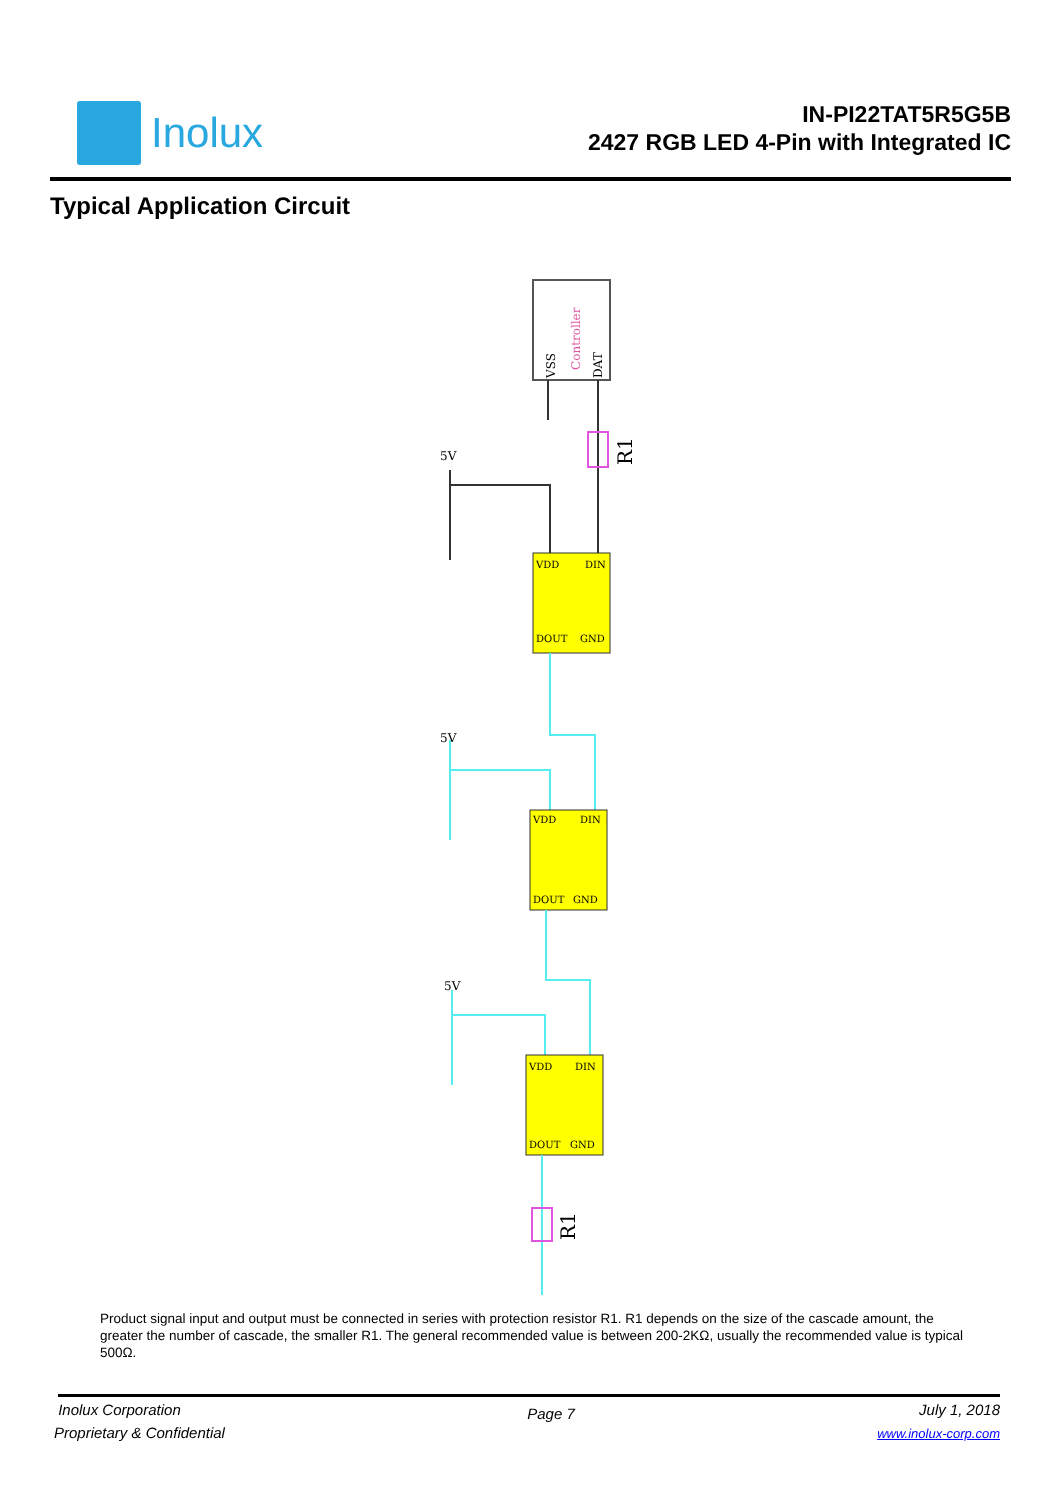Inolux
IN-PI22TAT5R5G5B
2427 RGB LED 4-Pin with Integrated IC
Typical Application Circuit
Controller
VSS
DAT
R1
5V
VDD
DIN
DOUT
GND
5V
VDD
DIN
DOUT
GND
5V
VDD
DIN
DOUT
GND
R1
Product signal input and output must be connected in series with protection resistor R1. R1 depends on the size of the cascade amount, the greater the number of cascade, the smaller R1. The general recommended value is between 200-2KΩ, usually the recommended value is typical 500Ω.
Inolux Corporation
Proprietary & Confidential
Page 7
July 1, 2018
www.inolux-corp.com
---*---
Request: Each line that holds the string "with" is to be copied from the entries above.

Solved problem:
2427 RGB LED 4-Pin with Integrated IC
Product signal input and output must be connected in series with protection resistor R1. R1 depends on the size of the cascade amount, the greater the number of cascade, the smaller R1. The general recommended value is between 200-2KΩ, usually the recommended value is typical 500Ω.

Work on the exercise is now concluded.